Changing Offline/Online Mode#
To take nodes offline or bring them back online, use the rspm cluster offline
and rspm cluster online
commands. You must specify the nodes for the operation, and you can optionally specify a timeout in seconds.
Note
The admin CLI also supports the commands rspm offline
and rspm online
, which can be used to take a single Package Manager instance offline or to bring it back online. These commands only affect the instance the command is issued. Refer to the Online and Offline Modes section for more details.
# Take Node1 and Node2 offline.
$ rspm cluster offline --nodes=Node1,Node2
# Bring Node1 and Node2 back online.
$ rspm cluster online --nodes=Node1,Node2
# Bring Node3 online with a 5 minute timeout.

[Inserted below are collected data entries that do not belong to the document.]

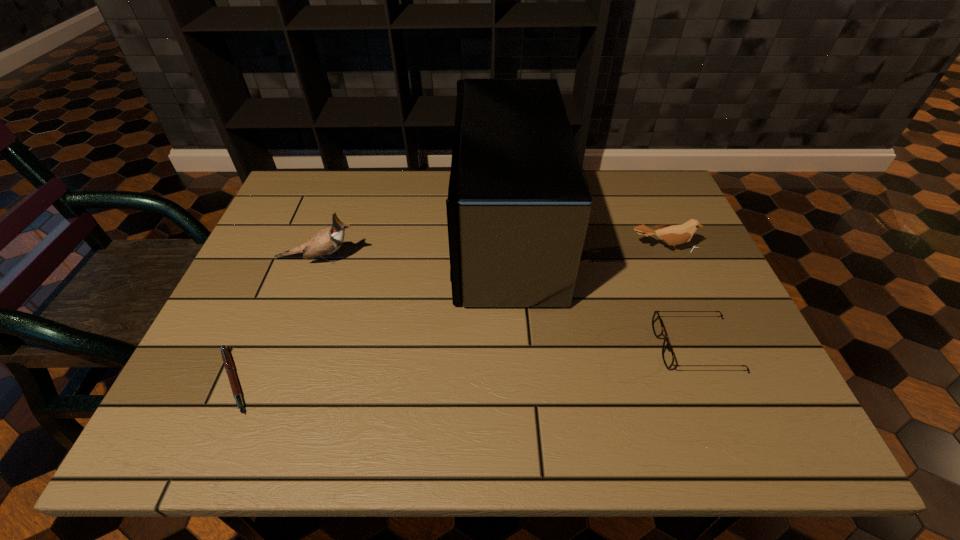
The image size is (960, 540). Find the location of `free space located on the front-facing side of the tallest object`. free space located on the front-facing side of the tallest object is located at coordinates (380, 231).

Find the location of `free space located at the face of the fourth shortest object`. free space located at the face of the fourth shortest object is located at coordinates (422, 259).

I want to click on free space located at the beak of the right bird, so click(x=680, y=287).

The image size is (960, 540). What are the coordinates of `vacant region located 0.080m on the front-facing side of the second shortest object` in the screenshot? It's located at (620, 347).

Identify the location of vacant area situated on the front-facing side of the second shortest object. The image size is (960, 540). 493,347.

Locate an element on the screen. The height and width of the screenshot is (540, 960). vacant space located on the front-facing side of the second shortest object is located at coordinates (612, 347).

The height and width of the screenshot is (540, 960). In order to click on vacant area located 0.190m at the nib of the pen in this screenshot , I will do `click(354, 380)`.

At what (x,y) coordinates should I click in order to perform the action: click on object present at the far edge. Please return your answer as a coordinate pair (x, y). This screenshot has height=540, width=960. Looking at the image, I should click on (518, 207).

Identify the location of object at the near edge. (228, 364).

You are a GUI agent. You are given a task and a screenshot of the screen. Output one action in this format:
    pyautogui.click(x=<x>, y=<y>)
    Task: Click on the bird that is positioned at the left edge
    
    Given the screenshot: What is the action you would take?
    pyautogui.click(x=326, y=241)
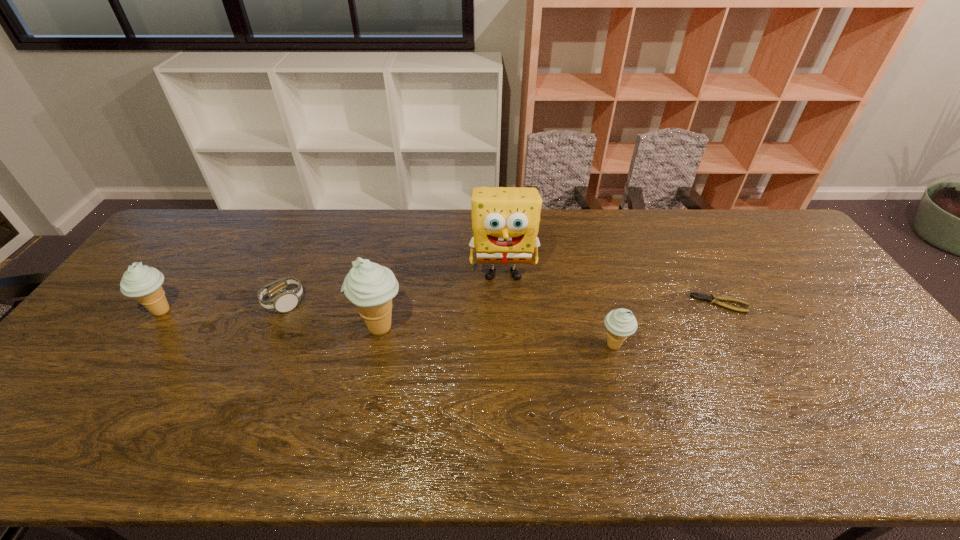
Locate an element on the screen. Image resolution: width=960 pixels, height=540 pixels. the second object from left to right is located at coordinates coord(286,300).

In order to click on vacant area located on the right of the leftmost icecream in this screenshot , I will do `click(240, 311)`.

Locate an element on the screen. The width and height of the screenshot is (960, 540). free region located on the back of the tallest icecream is located at coordinates coord(399,236).

The width and height of the screenshot is (960, 540). In order to click on blank space located 0.150m on the back of the rightmost icecream in this screenshot , I will do `click(600, 295)`.

At what (x,y) coordinates should I click in order to perform the action: click on free region located on the left of the rightmost object. Please return your answer as a coordinate pair (x, y). Looking at the image, I should click on tap(638, 303).

Locate an element on the screen. vacant space located 0.140m on the face of the sponge is located at coordinates (506, 327).

The width and height of the screenshot is (960, 540). In order to click on free space located 0.050m on the face of the second shortest object in this screenshot , I will do `click(321, 302)`.

The width and height of the screenshot is (960, 540). I want to click on object that is positioned at the left edge, so click(x=143, y=283).

Where is `vacant space at the far edge of the desktop`? This screenshot has width=960, height=540. vacant space at the far edge of the desktop is located at coordinates (642, 231).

$ rspm cluster online --nodes=Node3 --timeout=300
When the rspm offline
and rspm online
commands complete, the nodes will be listed.
Upgrading a Cluster#
Upgrade Steps#
To reduce downtime during cluster upgrades, we allow specific nodes to be taken offline for upgrading. This provides the ability to always have multiple nodes running to maintain high availability.
Note
Take all nodes offline before bringing any upgraded nodes back online to avoid version mismatches. If you forget to take any non-upgraded nodes offline when bringing an upgraded node back online, the non-upgraded nodes will be using a binary that expects an earlier schema version and will be subject to unexpected and potentially serious errors. These nodes will detect an out-of-date database schema within 30 seconds and shut down automatically.
To upgrade a cluster with minimal downtime, follow these steps:
- Take one or more nodes offline using the
rspm cluster offline
command. See Managing Cluster Nodes for more details. - Upgrade the offline nodes. See Upgrading for upgrading each node.
- Take the remaining nodes offline.
- Bring the upgraded nodes back online.
- Upgrade the remaining nodes and bring them back online.
Example Upgrade#
Below is an example procedure for upgrading a 4-node cluster. We assume the nodes are named Node1
, Node2
, etc.
# Take nodes 1 and 2 offline
$ rspm cluster offline --nodes=Node1,Node2
# Upgrade nodes 1 and 2
$ ssh node1
$ sudo apt install ./rstudio-pm_2024.08.3-3487_amd64.deb
$ exit
$ ssh node2
$ sudo apt install ./rstudio-pm_2024.08.3-3487_amd64.deb
$ exit
# Take nodes 3 and 4 offline
$ rspm cluster offline --nodes=Node3,Node4
# Bring nodes 1 and 2 back online. Use a long timeout after
# upgrades to allow for database migrations.
$ rspm cluster online --nodes=Node1,Node2 --timeout=300
# Upgrade nodes 3 and 4
$ ssh node4
$ sudo apt install ./rstudio-pm_2024.08.3-3487_amd64.deb
$ exit
$ ssh node3
$ sudo apt install ./rstudio-pm_2024.08.3-3487_amd64.deb
$ exit
# Bring nodes 3 and 4 back online
$ rspm cluster online --nodes=Node3,Node4
Downgrading#
If you wish to move from an HA environment to a single-node environment, please follow these steps:
- Stop all Package Manager services on all nodes.
- Reconfigure your network to route traffic directly to one of the nodes, unless you wish to continue using a load balancer.
- If you wish to move all shared file data to the node, configure the server's
Server.DataDir
to point to a location on the node, and copy all the data from the NFS share to this location. Refer to the File Storage section for more information. - If you wish to move the databases to this node, install PostgreSQL on the node and copy the data. Moving the PostgreSQL databases from one server to another is beyond the scope of this guide. Please note that we do not support migrating from PostgreSQL to SQLite.
- Start the Package Manager process.